Zumindest bei der REVG erfolgt die Antriebswende nun nicht in größeren Schwüngen, sondern tröpfchenweise. Im Juli erwartet die Verkehrsgesellschaft den ersten ihrer Wasserstoff-Busse. Sie stammen aus der Produktion des polnischen Herstellers Solaris. Mit Eintreffen des Premieren-Busses nehme auch die H2-Tankstelle auf dem Betriebshof ihren Dienst auf, so die Sprecherin.

Bei Solaris konnte die REVG in einem ersten Schritt die 16 noch nicht vertraglich mit Van Hool fixierten Busse bestellen. Die erneut ausgeschriebenen zehn „ersten“ Fahrzeuge der REVG sicherte sich Solaris dann ebenfalls. Für die Polen ist das Van-Hool-Aus offenbar ein Segen: Zu den regelmäßigen Aufträgen auch deutscher Stadtwerke (wir berichteten mehrfach) kommt jetzt noch einmal ein ganze Reihe hinzu, die Produktionskapazitäten dürften damit an ihre Grenzen stoßen.

Zeitdruck bei der Antriebswende nimmt zu

Im Rhein-Erft-Kreis jedenfalls steht der erste nicht-fossil betriebene Neuzugang also noch aus. Bislang, so die Sprecherin der REVG, bestehe der Fuhrpark aus 109 Diesel-Bussen. Hinzu kommen 160 Fahrzeuge, die Fremdunternehmen im Auftrag der REVG zur Verfügung stellen. Auch sie fahren in der Regel, da von kleineren Firmen betrieben, weder batterieelektrisch noch mit Wasserstoff-Antrieb.

Die Sprecherin der Verkehrsgesellschaft hält es übrigens nicht für in Stein gemeißelt, dass der Kreis als REVG-Träger ausschließlich auf Wasserstoff-Busse setzen wird. Die verbesserte Reichweite bei E-Bussen und die Erfahrungen mit dem plötzlich verknappten Angebot an Herstellern von Wasserstoff-Fahrzeugen könne bei der Politik auch zum Umdenken führen.

Ganz gleich, ob E oder H2: Stadtwerke und Verkehrsbetriebe stehen vor einer großen finanziellen Belastung, nachdem die Bundesregierung nach juristischen Problemen einen Großteil ihrer Klimaschutz-Fördermittel zum Jahreswechsel ersatzlos gestrichen hatte (wir berichteten).

Der ÖPNV profitierte bis dahin insofern, als der Bund die Differenzkosten zwischen Diesel- und Öko-Antrieben weitgehend übernahm.

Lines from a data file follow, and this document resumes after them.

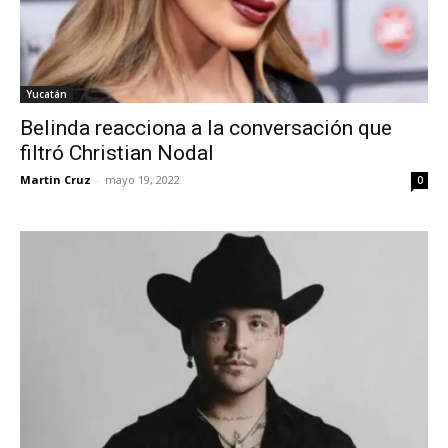
Yucatán
Belinda reacciona a la conversación que
filtró Christian Nodal
Martin Cruz
-
mayo 19, 2022
0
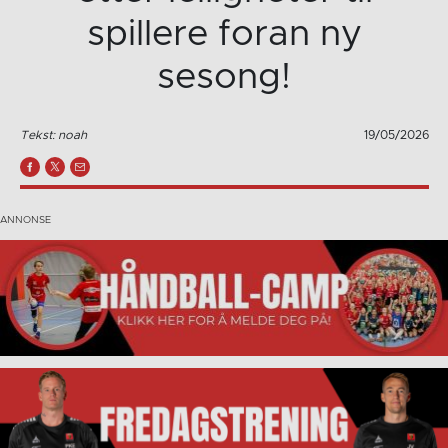
spillere foran ny
sesong!
Tekst: noah
19/05/2026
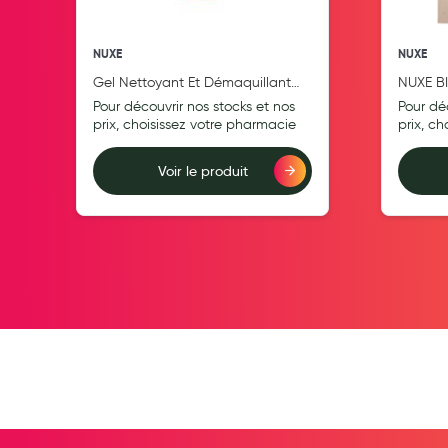
Pansements
Hygiène nasale
NUXE
NUXE
Gel Nettoyant Et Démaquillant
NUXE B
Antibactériens
Visage Rêve de miel®
TEINTE
Pour découvrir nos stocks et nos
Pour dé
Nutrition clinique
CLAIRE
prix, choisissez votre pharmacie
prix, c
Anti-poux
Voir le produit
Solaire et moustique
Ajouter au comparateur
Ajouter au compara
Piqûres insectes
Appareils
Soins jambes lourdes
Contention veineuse
Contactologie
Accessoires pieds et semelles
Soins ORL
Douleurs articulaires et musculaires
Santé séniors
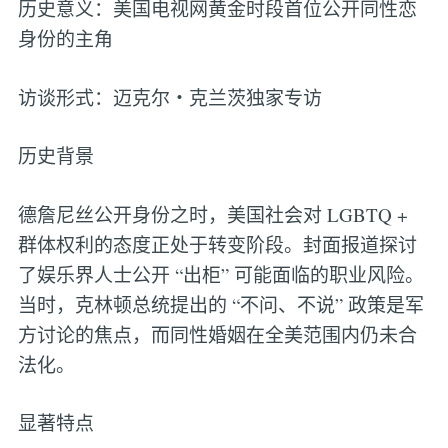
历史意义：美国电视网黄金时段首位公开同性恋
身份的主角
访谈形式：迈克尔・克兰茨独家专访
历史背景
德詹尼丝公开身份之时，美国社会对 LGBTQ +
群体权利的态度正处于转变阶段。封面报道探讨
了娱乐界人士公开 “出柜” 可能面临的职业风险。
当时，克林顿总统提出的 “不问、不说” 政策是军
方讨论的焦点，而同性婚姻在全美范围内仍未合
法化。
显著特点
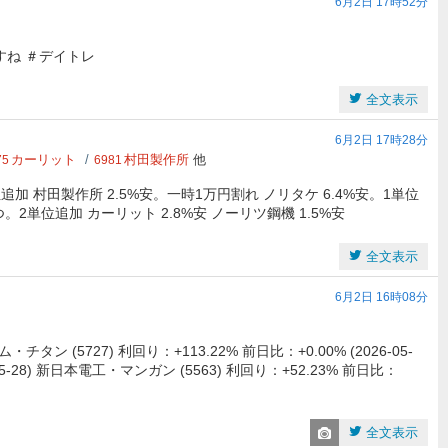
6月2日 17時52分
ですね ＃デイトレ
全文表示
6月2日 17時28分
カーリット
村田製作所
他
75
6981
追加 村田製作所 2.5%安。一時1万円割れ ノリタケ 6.4%安。1単位
。2単位追加 カーリット 2.8%安 ノーリツ鋼機 1.5%安
全文表示
6月2日 16時08分
5727) 利回り：+113.22% 前日比：+0.00% (2026-05-
6-05-28) 新日本電工・マンガン (5563) 利回り：+52.23% 前日比：
全文表示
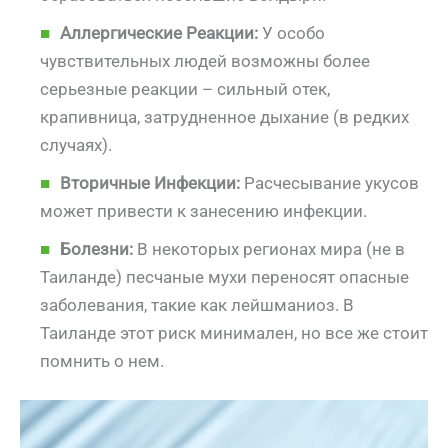
Аллергические Реакции:
У особо
чувствительных людей возможны более
серьезные реакции – сильный отек,
крапивница, затрудненное дыхание (в редких
случаях).
Вторичные Инфекции:
Расчесывание укусов
может привести к занесению инфекции.
Болезни:
В некоторых регионах мира (не в
Таиланде) песчаные мухи переносят опасные
заболевания, такие как лейшманиоз. В
Таиланде этот риск минимален, но все же стоит
помнить о нем.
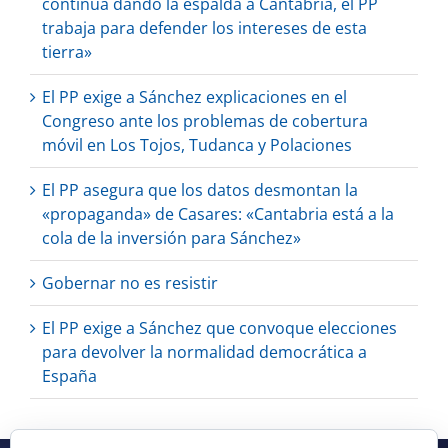
continúa dando la espalda a Cantabria, el PP
trabaja para defender los intereses de esta
tierra»
El PP exige a Sánchez explicaciones en el
Congreso ante los problemas de cobertura
móvil en Los Tojos, Tudanca y Polaciones
El PP asegura que los datos desmontan la
«propaganda» de Casares: «Cantabria está a la
cola de la inversión para Sánchez»
Gobernar no es resistir
El PP exige a Sánchez que convoque elecciones
para devolver la normalidad democrática a
España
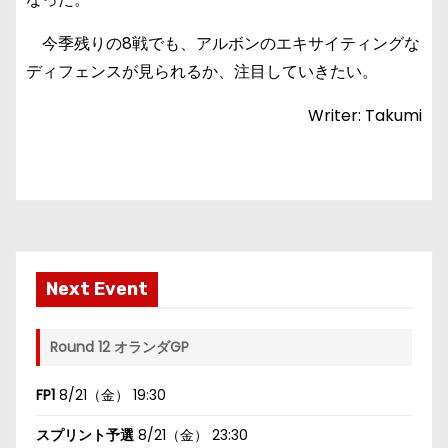
今季残りの8戦でも、アルボンのエキサイティングな
ディフェンスが見られるか、注目していきたい。
Writer: Takumi
Next Event
Round 12 オランダGP
FP1
8/21（金） 19:30
スプリント予選
8/21（金） 23:30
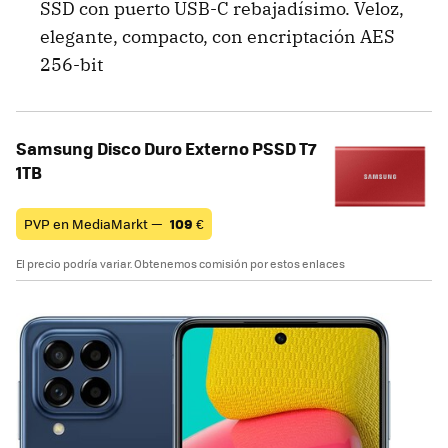
SSD con puerto USB-C rebajadísimo. Veloz,
elegante, compacto, con encriptación AES
256-bit
Samsung Disco Duro Externo PSSD T7
1TB
PVP en MediaMarkt —
109
€
El precio podría variar. Obtenemos comisión por estos enlaces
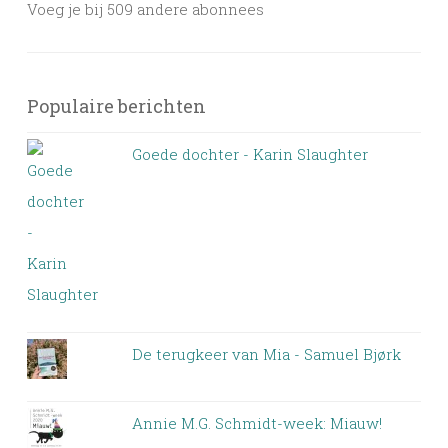
Voeg je bij 509 andere abonnees
Populaire berichten
Goede dochter - Karin Slaughter
De terugkeer van Mia - Samuel Bjørk
Annie M.G. Schmidt-week: Miauw!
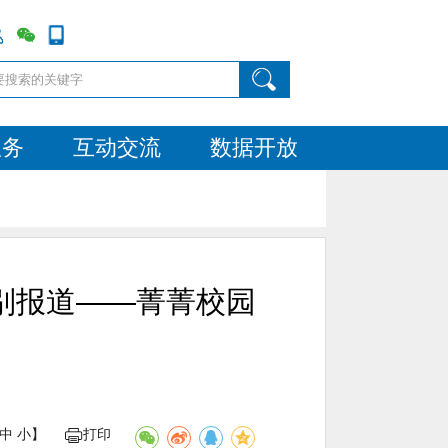
服务
互动交流
数据开放
别报道——菁菁校园
中
小
】
打印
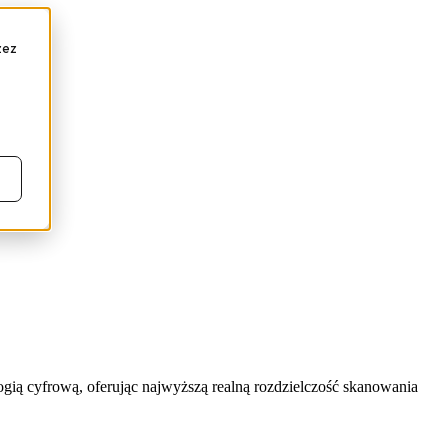
zez
ogią cyfrową, oferując najwyższą realną rozdzielczość skanowania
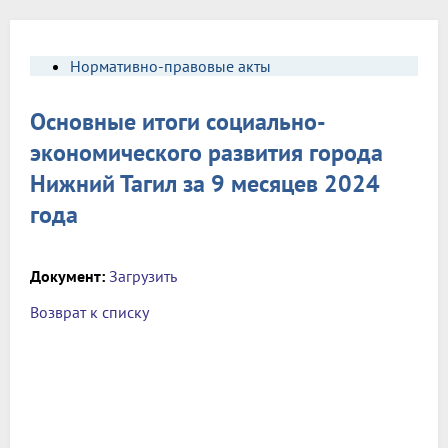
Нормативно-правовые акты
Основные итоги социально-
экономического развития города
Нижний Тагил за 9 месяцев 2024
года
Документ:
Загрузить
Возврат к списку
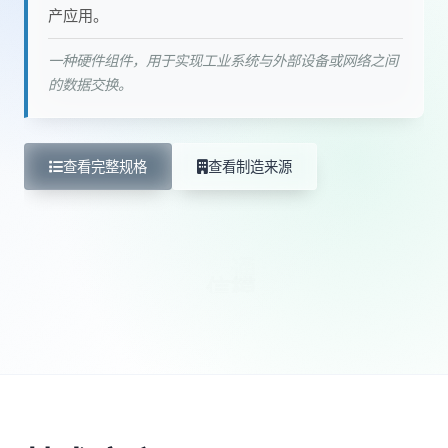
产应用。
一种硬件组件，用于实现工业系统与外部设备或网络之间
的数据交换。
查看完整规格
查看制造来源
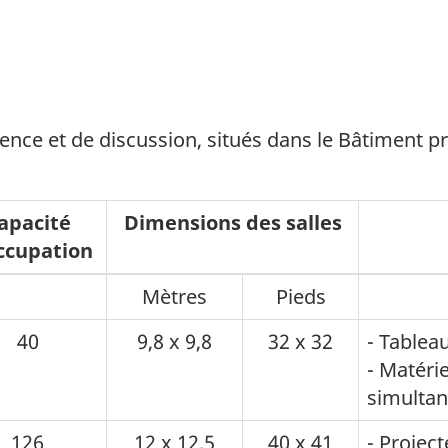
rence et de discussion, situés dans le Bâtiment p
apacité
Dimensions des salles
ccupation
Mètres
Pieds
40
9,8 x 9,8
32 x 32
- Tableau
- Matérie
simulta
126
12 x 12,5
40 x 41
- Projec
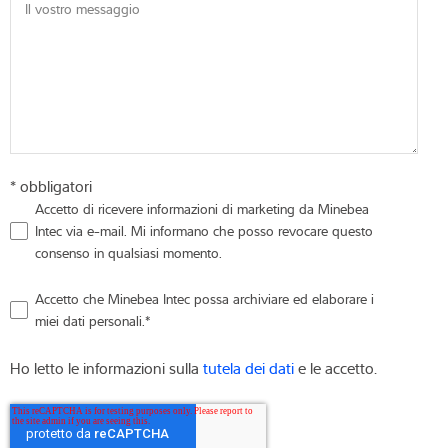
Il vostro messaggio
* obbligatori
Accetto di ricevere informazioni di marketing da Minebea
Intec via e-mail. Mi informano che posso revocare questo
consenso in qualsiasi momento.
Accetto che Minebea Intec possa archiviare ed elaborare i
miei dati personali.
*
Ho letto le informazioni sulla
tutela dei dati
e le accetto.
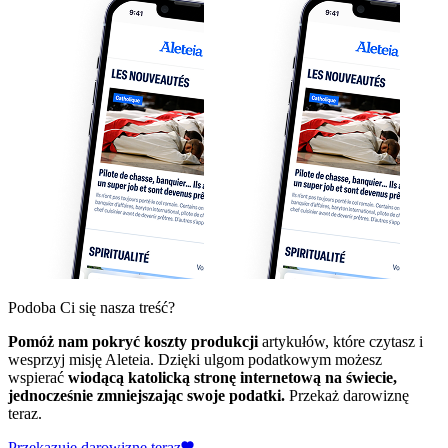
Podoba Ci się nasza treść?
Pomóż nam pokryć koszty produkcji
artykułów, które czytasz i
wesprzyj misję Aleteia. Dzięki ulgom podatkowym możesz
wspierać
wiodącą katolicką stronę internetową na świecie,
jednocześnie zmniejszając swoje podatki.
Przekaż darowiznę
teraz.
Przekazuję darowiznę teraz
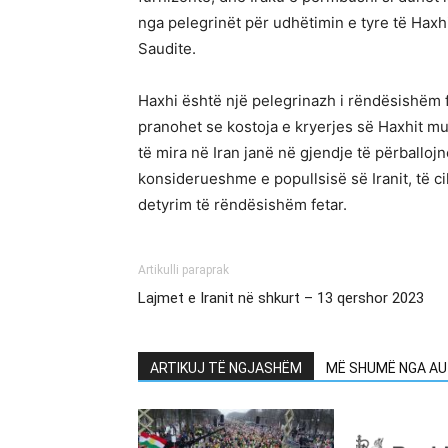
nga pelegrinët për udhëtimin e tyre të Haxhi
Saudite.
Haxhi është një pelegrinazh i rëndësishëm f
pranohet se kostoja e kryerjes së Haxhit mu
të mira në Iran janë në gjendje të përballo
konsiderueshme e popullsisë së Iranit, të c
detyrim të rëndësishëm fetar.
Artikulli paraprak
Lajmet e Iranit në shkurt – 13 qershor 2023
ARTIKUJ TË NGJASHËM
MË SHUMË NGA AU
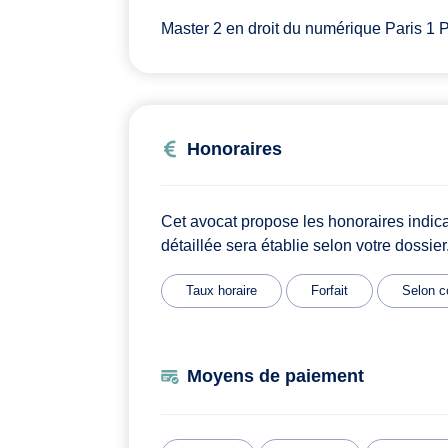
Master 2 en droit du numérique Paris 1
Honoraires
Cet avocat propose les honoraires indic
détaillée sera établie selon votre dossier
Taux horaire
Forfait
Selon c
Moyens de paiement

Der Zeitdruck für die Antriebswende wird derweil nicht geringer: Die EU will ab 2030 nur noch emissionsfreie Stadtbusse auf den Straßen neu zulassen. Die Verkehrsbetriebe müssen den Anteil ihrer Öko-Antriebe im Fuhrpark parallel dazu sukzessive auf 56 Prozent (und mehr) steigern.

Die REVG hat auch im Förderwirrwarr keinen Schaden genommen. Die früh beantragte und genehmigte Förderung für die zehn bereits bei Van Hool in Auftrag gegebenen Busse konnte das Unternehmen auf die Solaris-Bestellung übertragen, so die Sprecherin. Bis Juli 2025 reicht der alte Förderzeitraum, bis dahin müssen die bestellten Busse eingetroffen sein. Andernfalls könnten Teilsummen der Förderung an den Bund zurückgehen. Auch hier hofft die REVG noch einmal auf: Glück im Unglück.